Next came Cocoa, the somekindofterrier. He was with us for a few years, until a neighbor boy treated him so badly that Cocoa went after him. He never exhibited any aggressive or dangerous behavior until this particular boy did something to him.

Cocoa









Poodle Time

A little more time passed and I was around 10 I think. Dad usually pulled up to the garage but on that evening he drove to the front door and then didn't get out of the car. We went out to see why and he was sitting in the drivers seat, huge grin on his face and a furry black blob under his arm, with large, liquid black eyes. That was our Mimi, a black mini poodle.
I remember that she was sweet and smart and that she only lived 5 years, lost to us after being hit by a car.

Mimi










A sad, scared poodle
After Mimi, we had a very scared black mini poo for just a few days. This poor dog wouldn't come out from under the desk in the kitchen. I don't think she was with us long enough to tell us her name, and I think she went back to her first family. I'm not sure tho. Sad scared poo without a name, I hope you went on to have a wonderful life.


Missy Moose came to us in 1969 or '70, in time for my birthday that year. She was another black mini poo, a surprise for me. Mom called her Miss Onassis and she became Missy. She was also sweet and almost as smart as Mimi. She also had a rather quirky personality. She collected small landscape rocks-brought them in to the house in her mouth then secreted them in and under furniture thru the house. She also would leap up and the ring the Come Home For Dinner Bell by the back door until we got home and stopped her.

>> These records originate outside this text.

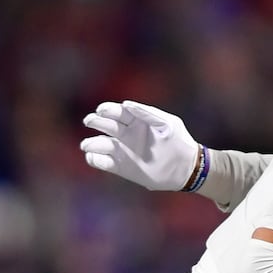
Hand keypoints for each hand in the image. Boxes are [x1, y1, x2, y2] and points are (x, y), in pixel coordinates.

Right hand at [81, 101, 200, 190]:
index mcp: (136, 121)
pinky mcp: (122, 168)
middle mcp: (127, 135)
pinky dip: (95, 160)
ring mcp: (123, 151)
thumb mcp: (167, 123)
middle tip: (90, 121)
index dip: (107, 109)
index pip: (117, 112)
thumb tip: (125, 104)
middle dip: (95, 122)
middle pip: (105, 125)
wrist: (187, 168)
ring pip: (101, 144)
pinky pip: (104, 163)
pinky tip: (92, 157)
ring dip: (91, 143)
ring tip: (86, 145)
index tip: (101, 110)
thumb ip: (147, 113)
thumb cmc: (179, 142)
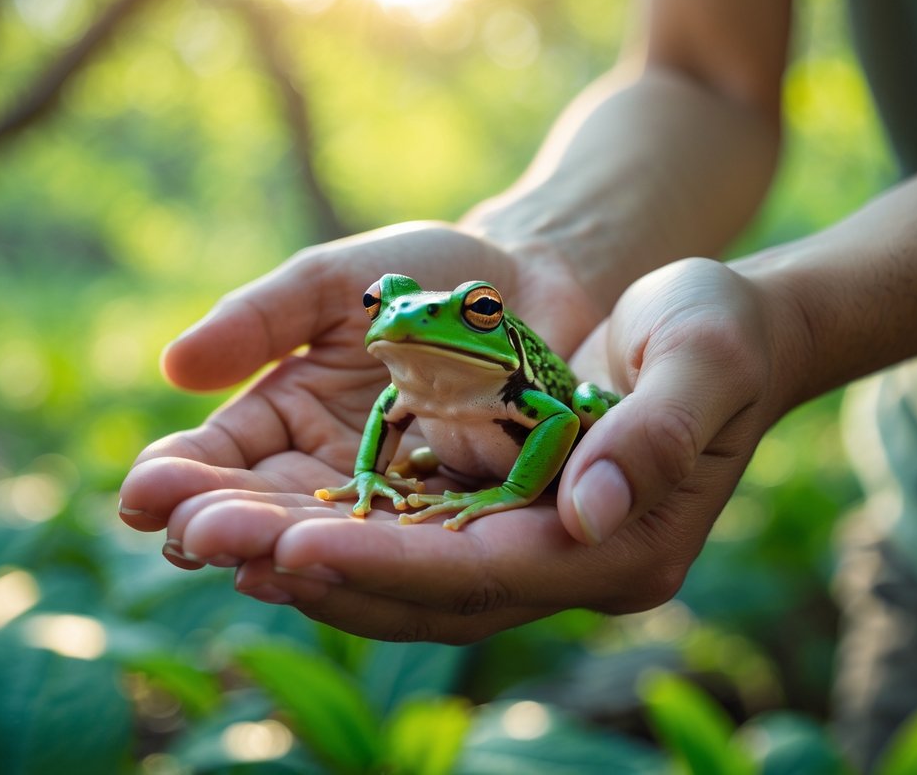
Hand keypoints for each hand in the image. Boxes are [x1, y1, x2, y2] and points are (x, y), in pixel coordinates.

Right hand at [118, 220, 600, 566]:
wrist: (530, 280)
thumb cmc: (424, 272)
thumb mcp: (333, 282)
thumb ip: (261, 319)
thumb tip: (175, 366)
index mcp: (284, 416)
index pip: (220, 457)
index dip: (181, 476)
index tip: (144, 492)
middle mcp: (327, 470)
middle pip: (267, 506)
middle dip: (229, 523)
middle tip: (191, 537)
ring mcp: (392, 500)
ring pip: (332, 537)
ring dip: (289, 551)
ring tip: (249, 560)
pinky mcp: (458, 514)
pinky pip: (414, 542)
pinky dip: (377, 557)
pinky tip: (339, 567)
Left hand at [122, 255, 805, 641]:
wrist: (715, 328)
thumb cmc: (719, 327)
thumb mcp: (705, 354)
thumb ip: (656, 430)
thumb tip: (588, 512)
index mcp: (621, 545)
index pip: (487, 571)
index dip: (388, 564)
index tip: (290, 546)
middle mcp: (564, 565)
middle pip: (420, 590)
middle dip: (310, 565)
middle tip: (198, 538)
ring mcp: (527, 545)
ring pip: (397, 575)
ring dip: (299, 554)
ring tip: (197, 530)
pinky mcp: (497, 514)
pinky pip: (402, 537)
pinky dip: (331, 527)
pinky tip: (259, 511)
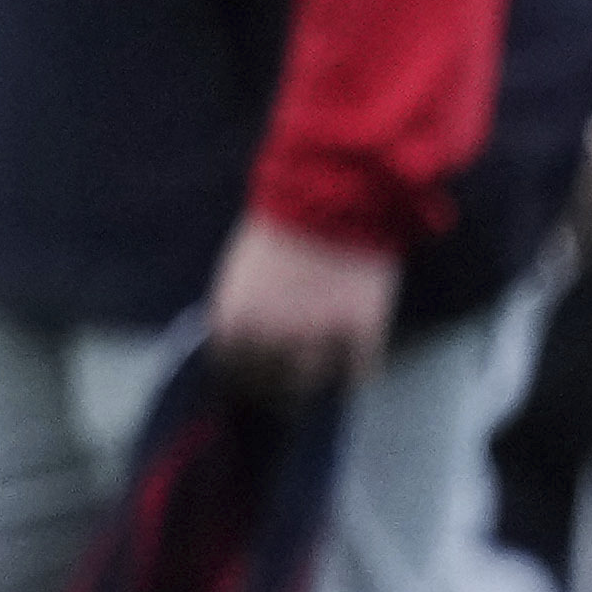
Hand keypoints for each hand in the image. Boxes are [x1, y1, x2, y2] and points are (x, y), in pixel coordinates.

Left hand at [196, 212, 398, 397]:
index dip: (238, 379)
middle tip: (281, 395)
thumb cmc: (278, 225)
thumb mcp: (239, 269)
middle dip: (273, 392)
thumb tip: (238, 339)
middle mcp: (271, 334)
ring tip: (314, 387)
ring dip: (310, 387)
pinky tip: (355, 376)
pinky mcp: (362, 330)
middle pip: (268, 384)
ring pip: (311, 382)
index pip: (229, 368)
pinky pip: (358, 371)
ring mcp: (319, 335)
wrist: (332, 196)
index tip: (246, 384)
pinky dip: (356, 376)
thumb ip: (239, 308)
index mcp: (234, 317)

Missy lived til almost her 16th birthday.

Missy










Sass came to us in 1983, the year that Mom died. Missy was getting older and I knew it would be just too hard to lose Missy so close to losing Mom so I decided to add a puppy to our family.

Sassafras, Sissie was an apricot mini poo. She was very smart and also very quirky. She would lay on her side and start jerking her front and back legs in sync. The first time we thought she was having a seizure. She wasn't. Later in life she developed a taste for humping pillows. She loved playing catch.

As a puppy she energized and I think gave Missy, who was about 13y, reason to live more actively. Missy was actually able to jump up on the furniture again after a while. At first I think it was just to escape the crazy Sass pup but before long they were great friends, romping and playing.










Sass would climb up the corner of the sofa then rest on the top of the back. She injured a knee in her middle years and gimped a bit - til she saw a squirrel or a ball . David joined us in 1994 when we married and he looked after her so well. They went on walks and played ball.

Sass was almost 17y when we had to say goodbye.

Sass










David wasn't keen on getting another dog. He enjoyed and looked after Sass very well, but he hadn't grown up having dogs, so the loss wasn't the same for him.

I don't remember when I started looking at poodles online, there hadn't even been an "online" all that long then, but I did eventually. I don't remember exactly when I saw the faces of our girls, but I was smitten immediately. There was a basket with three poodle puppies in it. One was the prettiest poodle face I had ever seen, another was the second prettiest face I'd ever seen and the third was just so cute it was hardly possible it was real.

I showed David their little faces and he seemed agreeable to look into them. We contacted the breeder and arranged a first visit. I think it took me all of one second on seeing them to know that they should come home with us. We were only planning to take one, but seeing the two of them together (only the girls were left, their brother was already in his new home) I knew I could never leave one of them behind and I'm sure I cried with happiness when David said that we should take them both because they seemed to rely on each other.

Noel was the pretty one and Holly was the cute one. They followed Cynthia around like a furry little train, they ran outside shoulder to shoulder. Noel loved everyone and was happy to be with us. Holly tended to exit the room when not coaxed to stay. It was clear that Noel was the friendly, happy one and that Holly was shy. I could also see that Holly had some brat in her and my heart went out to her. Noel was a happy dog and Holly was the one who needed us. They also both liked to walk on the coffee table, which amused me. They continued to do that at home with us also, for many years.

They were born 12 25 2000, only a few months after Sass died, and we took them home with us on October 4th 2002. Those first days must have been hard for them but it wasn't long before Noel chose David as her person and Holly chose me (sort of) and we were a family. Noel became aka Nell and Holly became aka Polly and we became poodaddy and poomommy and realized that we had Laverne and Shirley for poodles 

They were with us til near their 16th birthday.

Our Girls, Noel and Holly











The house was just too empty after the girls. We started the quest and found ourselves with these two little boys. Parts of their lives are scattered thru PF so I'll just add a photo. They were born April 29, 2017.

This is what I usually get when I bring out the camera 

Our Boys, Remo and Neo


----------



## Starla (Nov 5, 2020)

I love it! Thank you for sharing!


----------